Well, if that team working on the module of a module of a module … maybe there’s a startup team with the expertise to do things you can’t do quickly. I saw the first efforts by General Electric in the U.S. back in 2011 to turn to startups and hackers to solve problems they couldn’t solve.

Let’s be fair … GE is a multi-product company with many divisions which are essentially smaller companies. That’s a completely different thing than having a 21,000-person company – which is only designing modules and putting them together – and the supply network that has a multiple of that number of people supplying the modules.

All to make one solution for the semiconductor industry. So that’s not comparable.

But, I like your suggestion and it would be great if we could find some convincing examples. There were indeed a few startups recently that, although we had some solutions ourselves to problems already, their solutions could even be better.

A nice example was a startup offering a solution to a 10-fold bandwidth (increase) of an existing glass fiber cable. Obviously, no one at ASML would be interested in that. But once these guys explained their technology to our research people, they replied, “Well, if you can do that, can’t you do this, as well?” And so, we started a dialogue.

That happened a year ago and now we’re still in the evaluation stage. For a startup, that’s like endless and is the wrong dynamic. But at least we start to see other solutions are possible. If we could show a few successful examples, people might change their minds and accept the need for adapting the current way of working.

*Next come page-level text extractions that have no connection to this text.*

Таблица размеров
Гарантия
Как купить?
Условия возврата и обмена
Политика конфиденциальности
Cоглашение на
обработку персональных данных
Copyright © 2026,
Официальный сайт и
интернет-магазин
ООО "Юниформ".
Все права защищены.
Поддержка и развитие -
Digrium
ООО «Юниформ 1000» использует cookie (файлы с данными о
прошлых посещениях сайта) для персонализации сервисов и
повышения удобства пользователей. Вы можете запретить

In the Valley, the dynamic is so different. Here, the current tech companies – ASML, NXP, Shapeways – all came out of Philips. Out of one company. I’m not saying one way is better. I think it’s really terrific if you have a big multinational that keeps spinning out these creative teams. Will ASML spin out really creative teams? 

Due to our focus, we are not very likely to spin out teams that address other business opportunities. But there are other ways we can contribute, for instance, by supporting other new initiatives. Peter Wennink (ASML CEO) said a few years ago that “It’s our time now to give something back to this region.”

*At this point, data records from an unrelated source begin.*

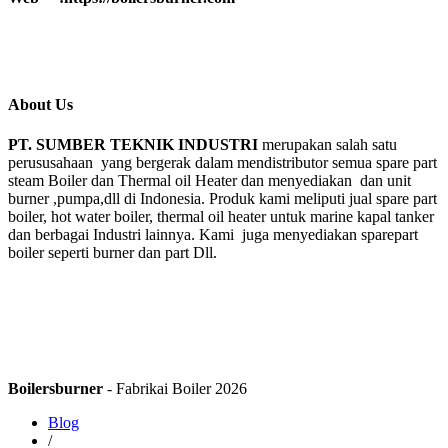
About Us
PT. SUMBER TEKNIK INDUSTRI
merupakan salah satu
perususahaan yang bergerak dalam mendistributor semua spare part
steam Boiler dan Thermal oil Heater dan menyediakan dan unit
burner ,pumpa,dll di Indonesia. Produk kami meliputi jual spare part
boiler, hot water boiler, thermal oil heater untuk marine kapal tanker
dan berbagai Industri lainnya. Kami juga menyediakan sparepart
boiler seperti burner dan part Dll.
Boilersburner
- Fabrikai Boiler 2026
Blog
/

Looking at the type of companies we can support – this is what we do with our startup alliance with Philips, NTS, ABN AMRO, HTC, the BOM and TU/e – we are aiming for companies with a high potential in the high-tech (hardware) industry for which the competence and know-how of the Alliance members could make a difference. Typically for those companies, it’s a completely different dynamic as compared to companies you would find, for instance, in the Bay Area. There, things go much faster. You can assess (startups) much faster. You can invest at a lower level. You see very quickly if there’s a benefit and you need to invest more.

Here, if you want to invest in a high-tech manufacturing company, the pace of progress is slower. Investments are higher. Therefore, the risks are higher. I think that’s also why we think we have a chance here in the region because we are committed to make that happen.

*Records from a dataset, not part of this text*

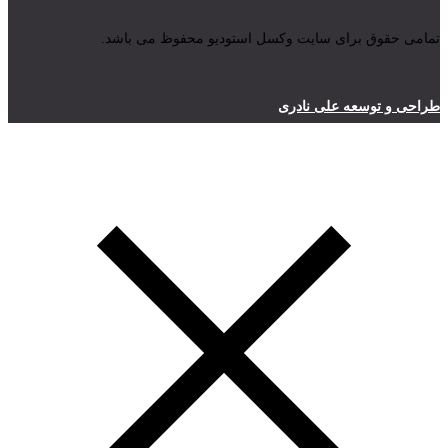
تمامی حقوق برای سایت وکسل استودیو محفوظ می باشد.
طراحی و توسعه علی نادری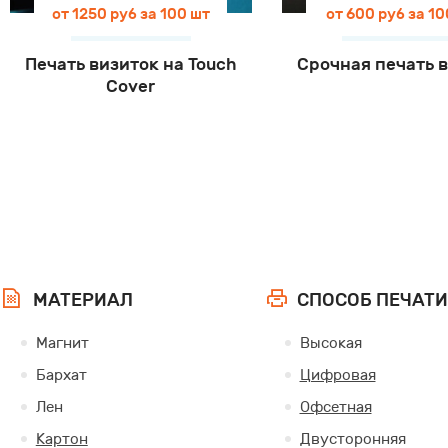
от 1250 руб за 100 шт
от 600 руб за 10
Печать визиток на Touch
Срочная печать 
Cover
МАТЕРИАЛ
СПОСОБ ПЕЧАТИ
Магнит
Высокая
Бархат
Цифровая
Лен
Офсетная
Картон
Двусторонняя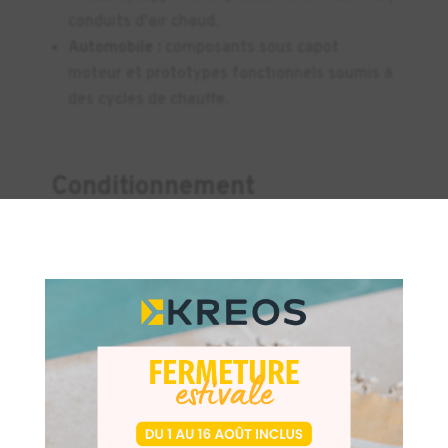
conduits d'air chaud.
Automobile :
composants sous capot
moteur et prototypes fonctionnels soumis à
des cycles de chauffe.
Conditionnement
×
Le filament HSHT est disponible chez KREOS
en deux formats pour s'adapter à vos volumes
de production :
Bobine de 50 cm³
(Idéale pour le
prototypage et les petites séries).
Bobine de 150 cm³
(Format économique pour
les outillages volumineux et la production
industrielle).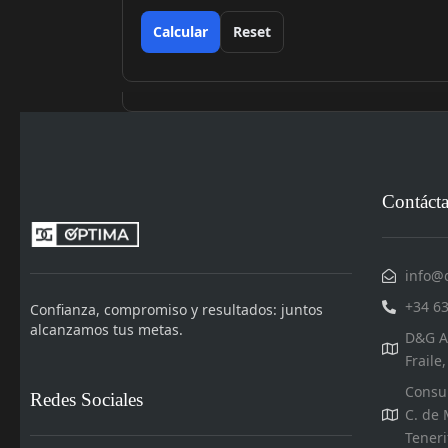
Calcular
Reset
Contáct
info@
+34 6
Confianza, compromiso y resultados: juntos
alcanzamos tus metas.
D&G As
Fraile
Consul
Redes Sociales
C. de 
Teneri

We understand the risks. We understand what it takes, especially if the technical competence is an expertise which ASML has – mechatronics, system engineering or optics – or Philips has, image processing and building big systems.

What we share is based on what we’re very good at, like building very, very complex manufacturing systems. This is where we can play a role, where we can make a difference.

We should be able to attract these kinds of startups.

Providing support could also create a new internal culture ASML can benefit from. Already now we see that all the young people we hire from various universities around the world think differently as the previous generation. They easily spend a day of their weekends to support startups just to be engaged.

Facilitating this also creates a dynamic engagement that helps up promote working for ASML or anywhere else in this challenging high-tech manufacturing eco-system.